_Fragmento del documento:_
┄┄┄┄┄┄┄┄┄┄┄┄┄┄┄┄┄┄┄┄

El 26 de abril se celebra en todo el mundo el Día Mundial de la Propiedad Intelectual, instaurado por la Organización Mundial de Propiedad Intelectual (OMPI) en el 2000, con el objetivo de defender la creatividad y la innovación.
Desde nuestro lugar queremos destacar en esta 12º edición a los Visionarios Innovadores, personas cuyo ingenio rompió moldes y abrió nuevos horizontes, porque esto es lo que protege la propiedad intelectual, la defensa de las ideas y de lo nuevo. Detrás de cada innovación, cada producto o idea distinta hay una persona imaginativa, inspirada y que se esfuerza para crear y aportar algo diferente y mejor.
A los innovadores de la industria del software la piratería les impide crecer, desarrollarse e invertir en sus ideas y proyectos. La Argentina está entre los seis países con más personas emprendedores de la región. Según datos recientes del Global Entrepreneurship Monitor (GEM), tan sólo en el 2011, dos de cada 10 adultos argentinos emprendieron un nuevo negocio. Esta cifra representa un 40% más que el año anterior. Los datos ratifican la importancia que estas pequeñas empresas tienen para la economía argentina.

┄┄┄┄┄┄┄┄┄┄┄┄┄┄┄┄┄┄┄┄

_Datos recopilados:_
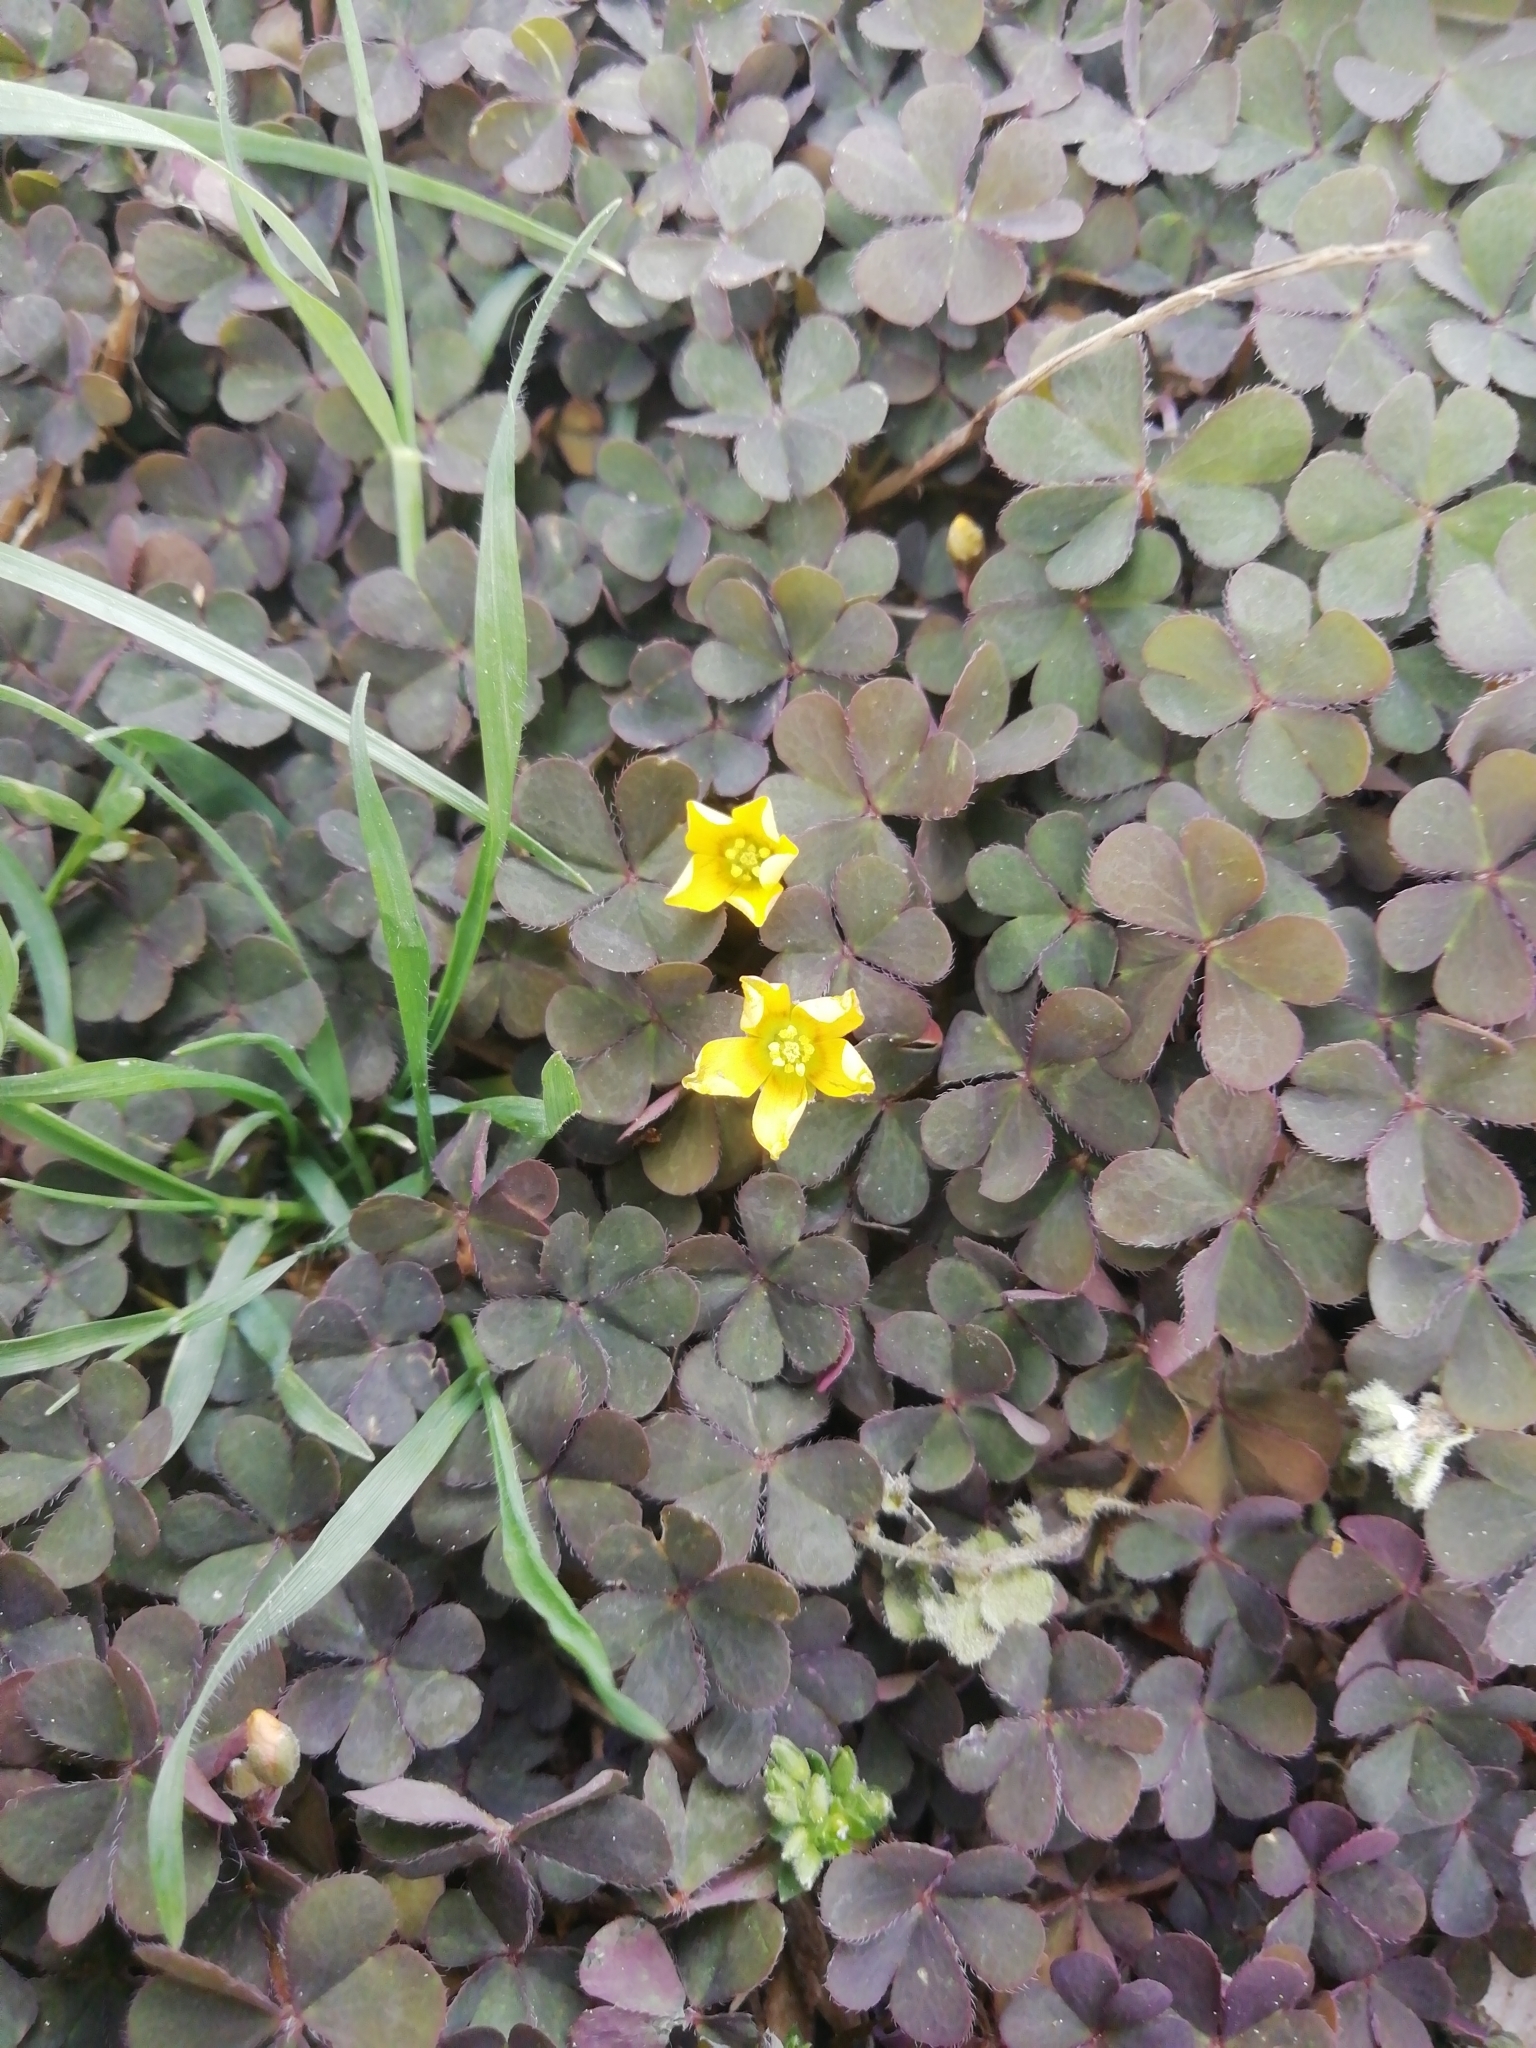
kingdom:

┄┄┄┄┄┄┄┄┄┄┄┄┄┄┄┄┄┄┄┄

_Lista de tareas:_
(a) Según el texto sobre el Día Mundial de la Propiedad Intelectual, ¿qué les impide hacer la piratería a los innovadores de la industria del software? Enuméralo todo.
(b) En el texto sobre el Día Mundial de la Propiedad Intelectual, ¿qué organización instauró esa celebración y en qué año?
(c) Retoma el texto sobre el Día Mundial de la Propiedad Intelectual y continúalo a partir de su última oración.
Los datos son un material independiente del texto sobre el Día Mundial de la Propiedad Intelectual.

_Respuestas en orden:_
(a)
- Crecer
- Desarrollarse
- Invertir en sus ideas y proyectos

(b) La Organización Mundial de Propiedad Intelectual (OMPI), en el 2000.

(c)
El GEM también reconoce que, por encima de la media mundial, más del 25% de los emprendedores locales utiliza nuevas tecnologías para emprender. Las pequeñas empresas son cada vez más en nuestro país y tienen un rol relevante para el desarrollo económico y la creación de riqueza. Por eso recordamos hoy la importancia de proteger sus ideas.
Pero para garantizar la innovación y el avance de toda la industria de tecnología acercando la innovación a más personas y generando nuevas posibilidades de negocios y empleo, la protección de la propiedad intelectual es fundamental.
En la industria de tecnología, además, proteger la propiedad intelectual es el respaldo que permite promover el desarrollo, crear oportunidades para todos, alentar el surgimiento de nuevas empresas y competir en otros mercados e impulsar el crecimiento económico reforzando el círculo de la innovación.
Hoy celebramos el Día Mundial de la Propiedad Intelectual para defender el crecimiento del trabajo calificado, la inversión en innovación, la generación de nuevos negocios y empleos; en una palabra, de mayores ingresos para el país. Nuestra industria tiene muchos diferenciales, pero sobre todo es importante destacar hoy que su mayor aporte es el conocimiento, la valoración y la calificación de sus profesionales y sus ideas. Por eso, nuestro compromiso debe ser mayor para fomentar su crecimiento y con él, el desarrollo económico nacional.